It can’t be said enough: Riverdale is the type of show where even with the introduction of a (kind of terrible) serial killer, the coma dreams of Dylan McKay, and a haunting “Milkshake” cover on top of a failing diner, it takes a lot for it to achieve its maximum balls-to-the-wall crazy level. Even with all of those things (and more) in the second season’s first two episodes, the show hadn’t yet felt like it made a true return to Riverdale form. At least, not until now with “Chapter Sixteen: The Watcher In The Woods.”

**Input data**.
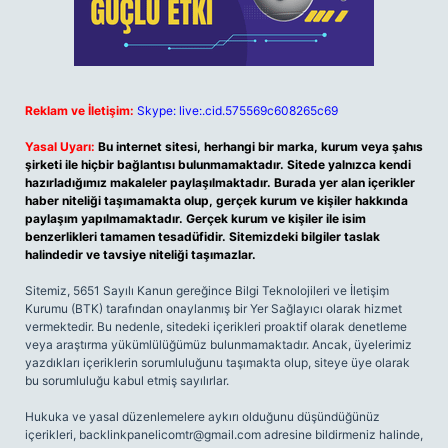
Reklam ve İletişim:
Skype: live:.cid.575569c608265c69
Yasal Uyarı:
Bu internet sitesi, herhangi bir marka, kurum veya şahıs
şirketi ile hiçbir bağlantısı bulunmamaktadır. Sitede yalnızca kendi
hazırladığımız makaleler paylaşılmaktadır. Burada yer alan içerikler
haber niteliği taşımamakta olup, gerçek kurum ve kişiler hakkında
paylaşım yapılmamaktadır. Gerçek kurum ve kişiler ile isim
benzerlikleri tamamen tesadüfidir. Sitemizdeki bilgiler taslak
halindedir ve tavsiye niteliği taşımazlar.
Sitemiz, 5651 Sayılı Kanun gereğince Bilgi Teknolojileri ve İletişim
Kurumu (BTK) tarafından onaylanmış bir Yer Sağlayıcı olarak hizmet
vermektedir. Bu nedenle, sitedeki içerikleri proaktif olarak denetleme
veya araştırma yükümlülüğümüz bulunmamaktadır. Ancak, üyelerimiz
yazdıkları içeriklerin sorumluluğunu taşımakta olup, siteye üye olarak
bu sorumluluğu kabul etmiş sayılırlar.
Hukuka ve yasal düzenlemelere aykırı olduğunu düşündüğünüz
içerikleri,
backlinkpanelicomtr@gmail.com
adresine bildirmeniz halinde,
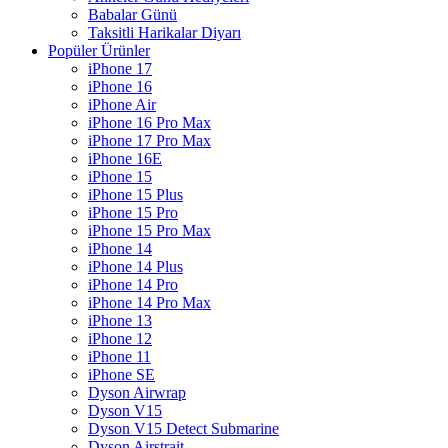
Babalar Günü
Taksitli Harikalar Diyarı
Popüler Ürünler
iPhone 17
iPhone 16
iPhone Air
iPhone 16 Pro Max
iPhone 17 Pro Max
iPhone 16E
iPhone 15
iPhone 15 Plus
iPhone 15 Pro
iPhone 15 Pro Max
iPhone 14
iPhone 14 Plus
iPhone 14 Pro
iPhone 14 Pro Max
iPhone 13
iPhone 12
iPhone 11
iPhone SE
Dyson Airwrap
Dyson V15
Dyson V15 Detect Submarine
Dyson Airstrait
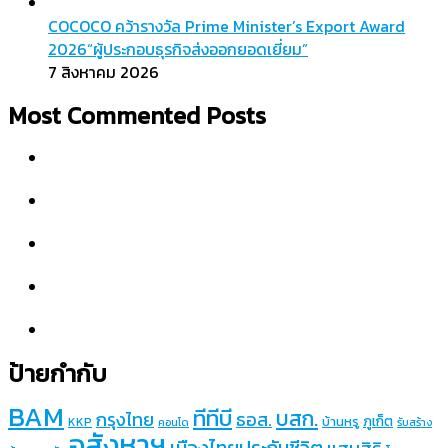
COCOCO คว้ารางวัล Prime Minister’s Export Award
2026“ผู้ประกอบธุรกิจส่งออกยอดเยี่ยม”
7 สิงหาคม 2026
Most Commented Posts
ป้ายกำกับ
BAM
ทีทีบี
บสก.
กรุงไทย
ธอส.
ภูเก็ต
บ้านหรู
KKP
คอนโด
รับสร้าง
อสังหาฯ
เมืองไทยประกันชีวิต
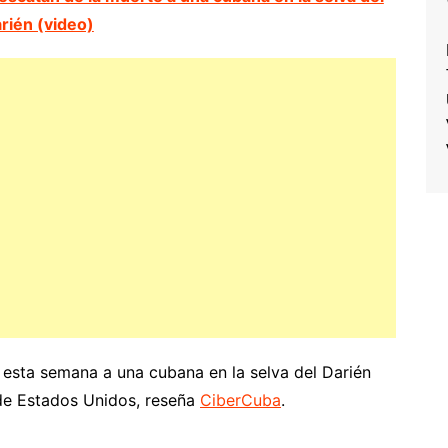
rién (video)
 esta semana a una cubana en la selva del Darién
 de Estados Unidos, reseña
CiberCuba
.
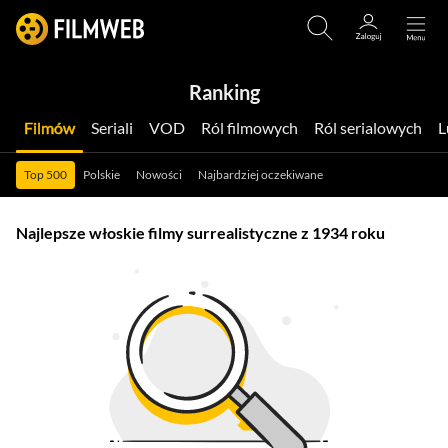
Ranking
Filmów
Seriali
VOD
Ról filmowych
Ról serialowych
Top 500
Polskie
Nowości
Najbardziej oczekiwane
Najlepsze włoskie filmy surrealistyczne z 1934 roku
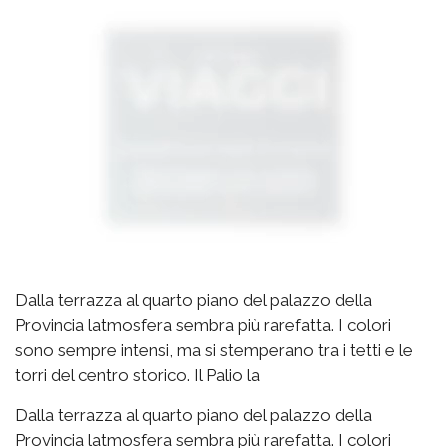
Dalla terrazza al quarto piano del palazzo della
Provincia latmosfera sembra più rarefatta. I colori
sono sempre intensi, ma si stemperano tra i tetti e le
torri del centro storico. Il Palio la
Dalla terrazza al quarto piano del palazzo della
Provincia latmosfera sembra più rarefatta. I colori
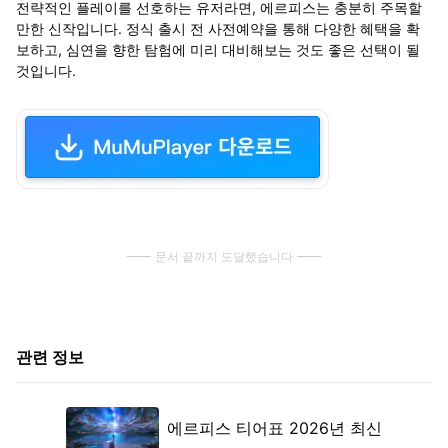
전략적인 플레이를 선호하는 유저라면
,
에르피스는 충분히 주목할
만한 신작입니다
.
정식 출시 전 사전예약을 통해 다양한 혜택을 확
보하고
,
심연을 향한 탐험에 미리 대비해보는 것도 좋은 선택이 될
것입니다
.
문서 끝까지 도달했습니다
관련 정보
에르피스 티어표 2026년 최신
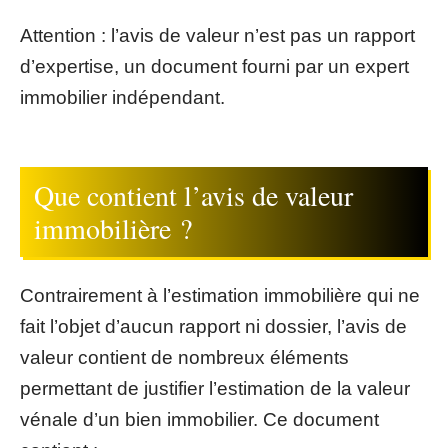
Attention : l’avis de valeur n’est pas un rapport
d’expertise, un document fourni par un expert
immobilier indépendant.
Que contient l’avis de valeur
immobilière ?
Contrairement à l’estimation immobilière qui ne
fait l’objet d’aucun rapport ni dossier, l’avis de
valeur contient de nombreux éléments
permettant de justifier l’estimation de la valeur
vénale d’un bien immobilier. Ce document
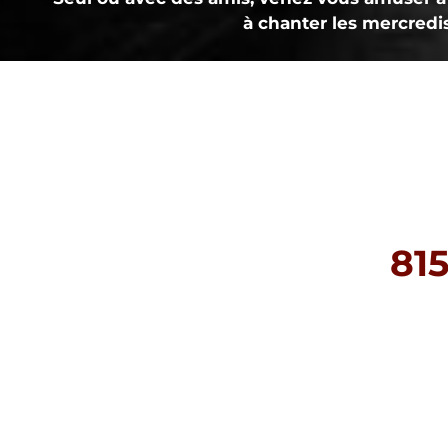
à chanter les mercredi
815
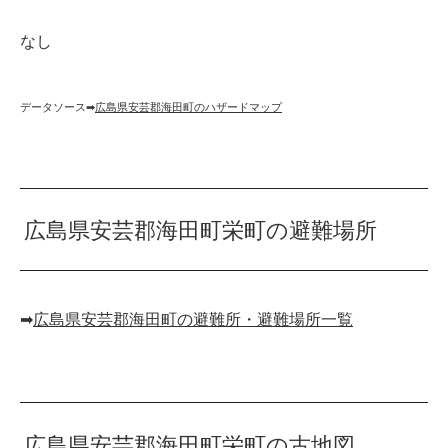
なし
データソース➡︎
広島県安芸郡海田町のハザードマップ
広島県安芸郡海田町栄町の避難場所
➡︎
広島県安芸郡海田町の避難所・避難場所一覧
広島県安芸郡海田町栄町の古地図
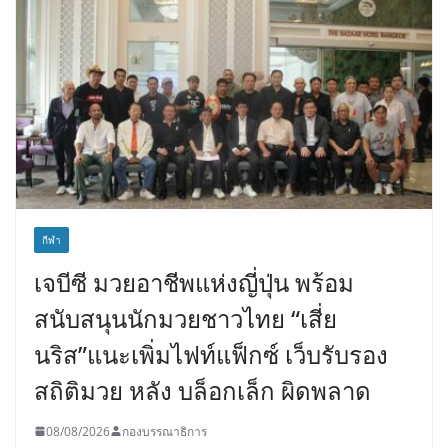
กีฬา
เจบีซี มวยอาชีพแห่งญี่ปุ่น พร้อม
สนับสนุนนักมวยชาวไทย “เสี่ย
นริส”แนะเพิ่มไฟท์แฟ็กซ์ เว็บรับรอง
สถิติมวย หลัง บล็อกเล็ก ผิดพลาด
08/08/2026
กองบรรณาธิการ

...

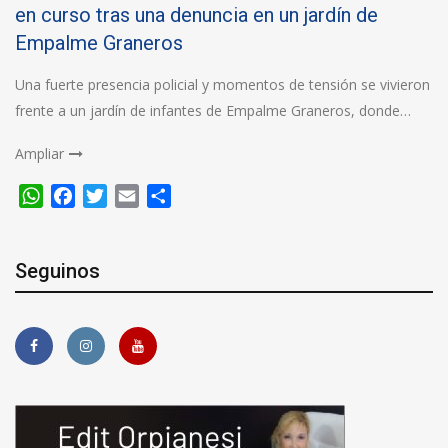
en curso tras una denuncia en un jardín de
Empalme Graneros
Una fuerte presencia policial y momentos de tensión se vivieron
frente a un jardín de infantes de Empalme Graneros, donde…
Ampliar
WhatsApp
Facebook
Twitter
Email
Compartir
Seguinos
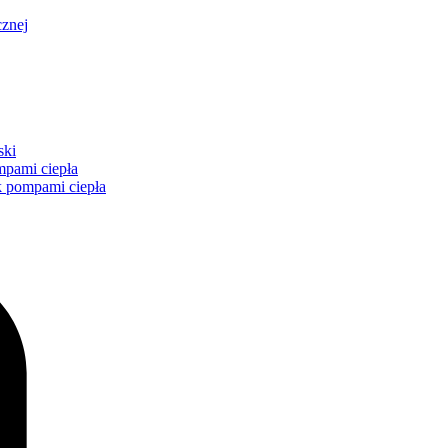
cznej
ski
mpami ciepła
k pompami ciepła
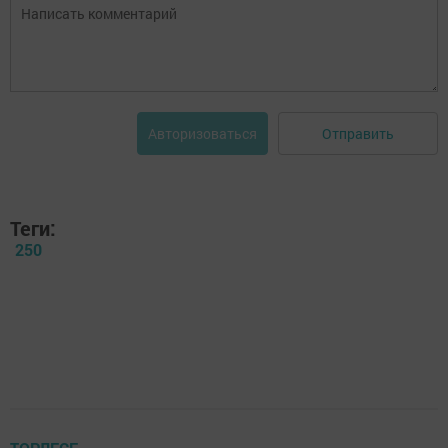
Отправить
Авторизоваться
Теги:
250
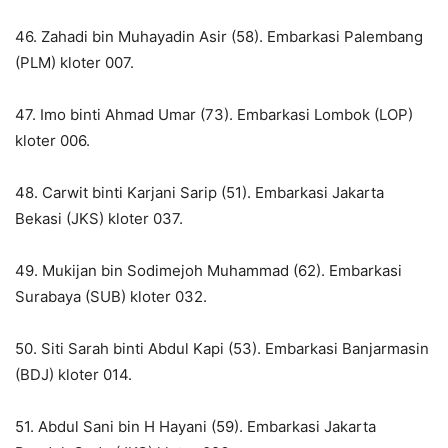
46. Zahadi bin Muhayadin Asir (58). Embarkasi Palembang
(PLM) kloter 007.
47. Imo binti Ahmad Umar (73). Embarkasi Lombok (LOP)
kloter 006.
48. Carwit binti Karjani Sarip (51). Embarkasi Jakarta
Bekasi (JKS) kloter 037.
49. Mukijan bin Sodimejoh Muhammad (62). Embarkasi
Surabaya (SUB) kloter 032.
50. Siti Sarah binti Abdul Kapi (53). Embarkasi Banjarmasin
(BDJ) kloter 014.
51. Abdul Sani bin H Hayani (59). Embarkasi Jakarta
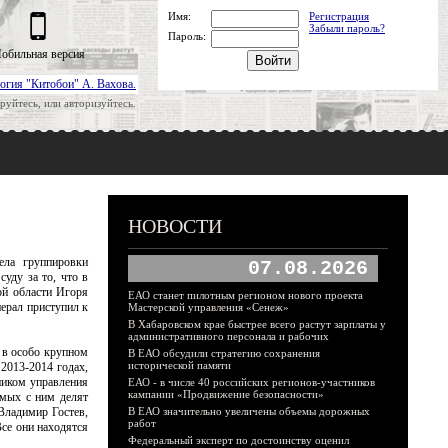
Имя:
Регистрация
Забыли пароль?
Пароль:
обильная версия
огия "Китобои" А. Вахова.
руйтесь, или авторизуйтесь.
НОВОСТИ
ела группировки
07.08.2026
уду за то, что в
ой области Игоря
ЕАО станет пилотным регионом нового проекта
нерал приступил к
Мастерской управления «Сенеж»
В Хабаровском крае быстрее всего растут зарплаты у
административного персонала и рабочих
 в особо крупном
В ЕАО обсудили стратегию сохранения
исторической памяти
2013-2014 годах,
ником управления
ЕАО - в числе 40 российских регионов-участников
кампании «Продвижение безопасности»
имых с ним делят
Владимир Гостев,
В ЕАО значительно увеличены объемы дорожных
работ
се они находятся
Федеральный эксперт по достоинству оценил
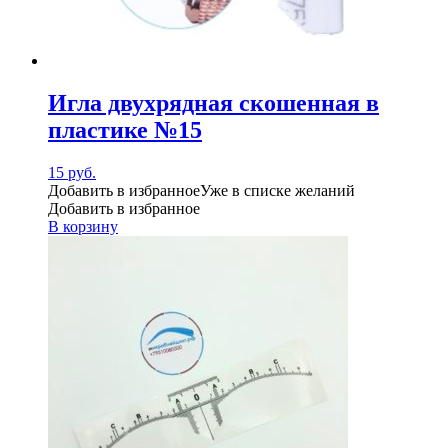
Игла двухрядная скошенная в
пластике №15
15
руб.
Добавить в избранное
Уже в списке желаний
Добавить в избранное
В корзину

**Things to do**.
- A) Rewrite the rows starting at the line that contains "à chanter les mercredi" and ending at the line that contains "広島県安芸郡海田町栄町の古地図", replacing "ハザードマップ" with "防災マップ" and leaving everything else unchanged. Leave the pictures out of your answer.
- B) Finish out the next part of the Riverdale episode review, picking up after its last sentence.
The two blocks of rows were gathered from different sources.

**Answers to the problems**.
- A)
à chanter les mercredi
815
なし
データソース➡︎
広島県安芸郡海田町の防災マップ
広島県安芸郡海田町栄町の避難場所
➡︎
広島県安芸郡海田町の避難所・避難場所一覧
広島県安芸郡海田町栄町の古地図

- B)
In defense of “Chapter Fourteen: A Kiss Before Dying” and “Chapter Fifteen: Nighthawks,” those episodes were very much early setup for the rest of the season/this particular arc. In my review of “Chapter Fifteen,” I criticized the use of reset buttons as part of the setup for this season, and while those are still present in “Chapter Sixteen,” there is less of a heavy hand on the button this time around. Instead, “Chapter Sixteen” is a true return to a Riverdale that doesn’t need to handhold its audience and completely reintroduce it to the world. There is still plenty of setup, but “Chapter Sixteen” is not a setup episode above all else. It’s just Riverdale, and it’s a version of Riverdale that even does well for two of its hardest to handle characters, Archie and Kevin.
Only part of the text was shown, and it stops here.